_What you will do_. Give the records again exactly. Pictures do not belong in the copy.

Bounding boxes with keypoints
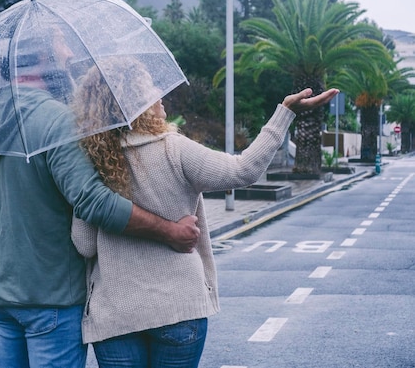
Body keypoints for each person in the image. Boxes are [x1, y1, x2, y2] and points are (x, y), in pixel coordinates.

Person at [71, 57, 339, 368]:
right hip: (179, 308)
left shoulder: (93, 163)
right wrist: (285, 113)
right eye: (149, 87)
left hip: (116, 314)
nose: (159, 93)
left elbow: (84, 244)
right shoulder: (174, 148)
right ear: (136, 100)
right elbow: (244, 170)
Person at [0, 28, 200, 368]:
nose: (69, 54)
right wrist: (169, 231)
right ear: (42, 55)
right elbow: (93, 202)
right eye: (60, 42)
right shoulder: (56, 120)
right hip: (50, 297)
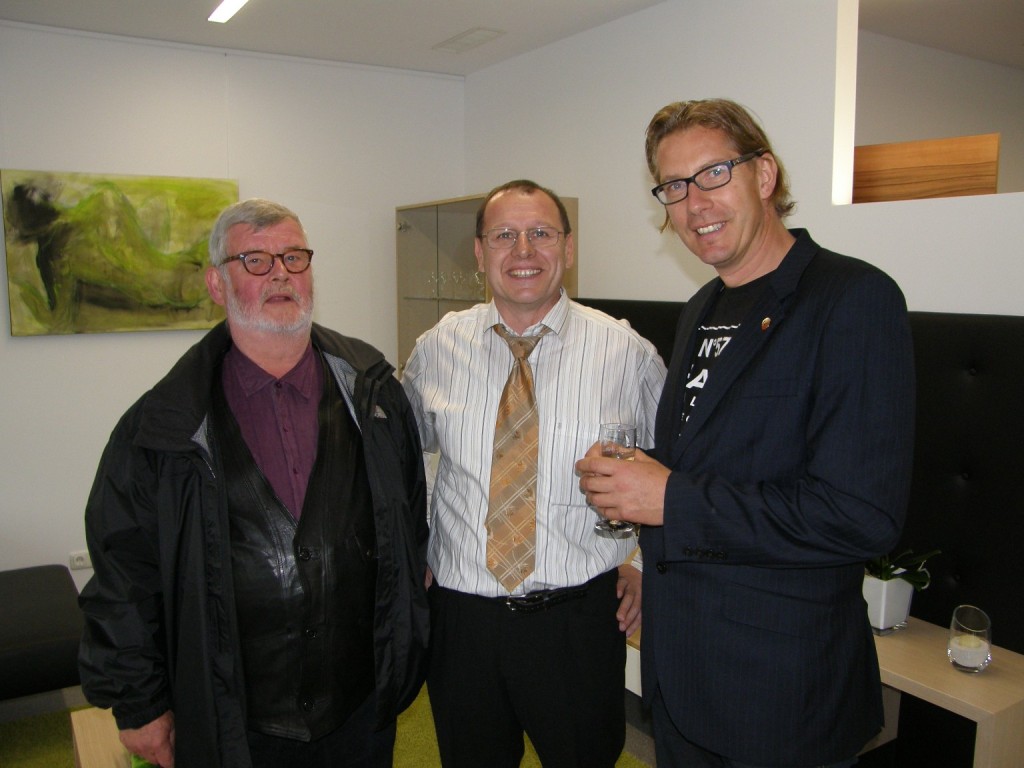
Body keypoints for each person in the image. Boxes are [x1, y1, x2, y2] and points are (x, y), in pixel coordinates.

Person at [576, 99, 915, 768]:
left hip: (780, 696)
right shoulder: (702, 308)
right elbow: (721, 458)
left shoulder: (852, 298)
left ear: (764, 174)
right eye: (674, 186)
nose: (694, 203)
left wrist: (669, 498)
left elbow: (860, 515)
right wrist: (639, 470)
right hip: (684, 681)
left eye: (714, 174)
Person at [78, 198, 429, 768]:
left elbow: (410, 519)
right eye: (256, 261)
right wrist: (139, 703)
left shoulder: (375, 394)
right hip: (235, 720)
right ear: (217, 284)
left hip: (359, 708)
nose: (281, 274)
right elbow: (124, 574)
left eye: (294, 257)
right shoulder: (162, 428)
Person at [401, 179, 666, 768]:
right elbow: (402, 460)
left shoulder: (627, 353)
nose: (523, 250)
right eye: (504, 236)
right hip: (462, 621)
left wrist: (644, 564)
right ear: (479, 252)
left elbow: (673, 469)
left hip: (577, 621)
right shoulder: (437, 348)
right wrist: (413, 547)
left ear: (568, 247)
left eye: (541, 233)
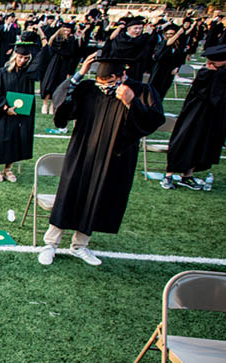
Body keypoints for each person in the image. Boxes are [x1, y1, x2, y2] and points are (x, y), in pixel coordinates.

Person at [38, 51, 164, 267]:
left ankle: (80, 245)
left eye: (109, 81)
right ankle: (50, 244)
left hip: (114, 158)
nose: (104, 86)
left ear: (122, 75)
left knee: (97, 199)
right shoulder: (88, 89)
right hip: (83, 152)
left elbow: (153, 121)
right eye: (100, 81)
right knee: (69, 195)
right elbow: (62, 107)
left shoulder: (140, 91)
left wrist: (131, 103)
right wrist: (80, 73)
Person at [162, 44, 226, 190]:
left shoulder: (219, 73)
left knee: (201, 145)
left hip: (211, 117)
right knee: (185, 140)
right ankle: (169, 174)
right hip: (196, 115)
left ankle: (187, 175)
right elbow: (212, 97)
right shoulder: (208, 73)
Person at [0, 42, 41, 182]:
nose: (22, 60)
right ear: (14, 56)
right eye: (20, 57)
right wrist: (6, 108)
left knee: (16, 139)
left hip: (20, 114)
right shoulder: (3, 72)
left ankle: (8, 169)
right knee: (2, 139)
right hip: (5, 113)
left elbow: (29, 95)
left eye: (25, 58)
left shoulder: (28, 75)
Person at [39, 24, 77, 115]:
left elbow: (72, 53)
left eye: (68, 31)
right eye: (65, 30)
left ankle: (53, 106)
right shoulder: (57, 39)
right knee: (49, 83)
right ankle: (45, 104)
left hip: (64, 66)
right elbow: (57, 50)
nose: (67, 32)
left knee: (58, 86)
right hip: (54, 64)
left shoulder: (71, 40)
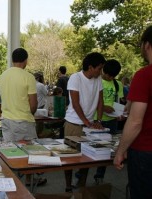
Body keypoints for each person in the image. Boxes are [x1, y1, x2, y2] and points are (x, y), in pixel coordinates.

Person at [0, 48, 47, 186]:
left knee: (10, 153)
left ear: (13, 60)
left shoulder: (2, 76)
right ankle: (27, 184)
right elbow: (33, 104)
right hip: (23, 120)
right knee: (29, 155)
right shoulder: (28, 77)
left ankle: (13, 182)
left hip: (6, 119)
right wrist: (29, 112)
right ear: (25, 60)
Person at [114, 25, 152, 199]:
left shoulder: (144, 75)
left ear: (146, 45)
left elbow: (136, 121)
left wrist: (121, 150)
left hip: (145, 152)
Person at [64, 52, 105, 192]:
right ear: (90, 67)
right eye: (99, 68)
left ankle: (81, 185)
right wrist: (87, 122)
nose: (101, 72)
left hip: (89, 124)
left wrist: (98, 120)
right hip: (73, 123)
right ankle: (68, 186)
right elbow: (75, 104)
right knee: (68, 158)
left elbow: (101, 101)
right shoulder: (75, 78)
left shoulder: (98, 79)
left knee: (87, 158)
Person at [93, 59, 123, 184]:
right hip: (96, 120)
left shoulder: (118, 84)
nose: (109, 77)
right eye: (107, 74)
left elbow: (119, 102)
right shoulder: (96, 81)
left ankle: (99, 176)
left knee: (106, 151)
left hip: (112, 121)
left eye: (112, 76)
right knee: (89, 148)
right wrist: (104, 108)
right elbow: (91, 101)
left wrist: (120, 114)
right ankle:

_Response to the task_.
Body keypoints for each person in the image. Boxes are [x1, y1, x2, y2] and points are (x, y), in pixel coordinates.

Person at [71, 57, 339, 368]:
right hip: (179, 308)
left shoulder: (93, 163)
right wrist: (285, 113)
right eye: (149, 87)
left hip: (116, 314)
nose: (159, 93)
left elbow: (84, 244)
right shoulder: (174, 148)
right ear: (136, 100)
right elbow: (244, 170)
Person at [0, 28, 200, 368]:
nose: (69, 54)
right wrist: (169, 231)
right ear: (42, 55)
right elbow: (93, 202)
right eye: (60, 42)
right shoulder: (56, 120)
right hip: (50, 297)
Body keypoints for each person in the image. Boxes are [x1, y1, x2, y2] and points are (x, y), in pixel coordinates.

Person at [576, 99, 915, 768]:
left hip: (780, 696)
right shoulder: (702, 308)
right elbow: (721, 458)
left shoulder: (852, 298)
left ear: (764, 174)
right eye: (674, 186)
nose: (694, 203)
left wrist: (669, 498)
left elbow: (860, 515)
right wrist: (639, 470)
right hip: (684, 681)
left eye: (714, 174)
Person at [78, 198, 429, 768]:
left elbow: (410, 519)
right eye: (256, 261)
right wrist: (139, 703)
left shoulder: (375, 394)
right hip: (235, 720)
right ear: (217, 284)
left hip: (359, 708)
nose: (281, 274)
right elbow: (124, 574)
left eye: (294, 257)
right shoulder: (162, 428)
Person at [401, 179, 666, 768]:
right elbow: (402, 460)
left shoulder: (627, 353)
nose: (523, 250)
right eye: (504, 236)
right hip: (462, 621)
left wrist: (644, 564)
right ear: (479, 252)
left elbow: (673, 469)
left hip: (577, 621)
right shoulder: (437, 348)
right wrist: (413, 547)
left ear: (568, 247)
left eye: (541, 233)
Body keypoints for each person in the image. Boxes are [x1, y1, x2, y2] and points are (x, y), in pixel coordinates.

Person at [38, 51, 164, 267]:
left ankle: (80, 245)
left eye: (109, 81)
right ankle: (50, 244)
left hip: (114, 158)
nose: (104, 86)
left ear: (122, 75)
left knee: (97, 199)
right shoulder: (88, 89)
right hip: (83, 152)
left elbow: (153, 121)
right eye: (100, 81)
right knee: (69, 195)
right elbow: (62, 107)
left shoulder: (140, 91)
left wrist: (131, 103)
right wrist: (80, 73)
Person at [162, 44, 226, 190]:
left shoulder: (219, 73)
left knee: (201, 145)
left hip: (211, 117)
right knee: (185, 140)
right ankle: (169, 174)
right hip: (196, 115)
left ankle: (187, 175)
right elbow: (212, 97)
right shoulder: (208, 73)
Person at [0, 42, 41, 182]:
nose: (22, 60)
right ear: (14, 56)
right eye: (20, 57)
right wrist: (6, 108)
left knee: (16, 139)
left hip: (20, 114)
right shoulder: (3, 72)
left ankle: (8, 169)
right knee: (2, 139)
right hip: (5, 113)
left elbow: (29, 95)
left eye: (25, 58)
left shoulder: (28, 75)
Person at [39, 24, 77, 115]:
left elbow: (72, 53)
left eye: (68, 31)
right eye: (65, 30)
left ankle: (53, 106)
right shoulder: (57, 39)
right knee: (49, 83)
right ankle: (45, 104)
left hip: (64, 66)
right elbow: (57, 50)
nose: (67, 32)
left knee: (58, 86)
right hip: (54, 64)
left shoulder: (71, 40)
Body keypoints for each person in the image. Boxes are [x1, y1, x2, y2] and points are (x, y), in pixel coordinates.

Person at [0, 48, 47, 186]:
left knee: (10, 153)
left ear: (13, 60)
left shoulder: (2, 76)
right ankle: (27, 184)
right elbow: (33, 104)
right hip: (23, 120)
right knee: (29, 155)
right shoulder: (28, 77)
left ankle: (13, 182)
left hip: (6, 119)
right wrist: (29, 112)
right ear: (25, 60)
Person at [114, 25, 152, 199]:
left shoulder: (144, 75)
left ear: (146, 45)
left elbow: (136, 121)
left wrist: (121, 150)
left hip: (145, 152)
Person at [64, 52, 105, 192]:
right ear: (90, 67)
right eye: (99, 68)
left ankle: (81, 185)
right wrist: (87, 122)
nose: (101, 72)
left hip: (89, 124)
left wrist: (98, 120)
right hip: (73, 123)
right ankle: (68, 186)
right elbow: (75, 104)
right knee: (68, 158)
left elbow: (101, 101)
right shoulder: (75, 78)
left shoulder: (98, 79)
left knee: (87, 158)
Person at [93, 59, 123, 184]:
right hip: (96, 120)
left shoulder: (118, 84)
nose: (109, 77)
right eye: (107, 74)
left elbow: (119, 102)
right shoulder: (96, 81)
left ankle: (99, 176)
left knee: (106, 151)
left hip: (112, 121)
left eye: (112, 76)
right knee: (89, 148)
right wrist: (104, 108)
right elbow: (91, 101)
left wrist: (120, 114)
right ankle:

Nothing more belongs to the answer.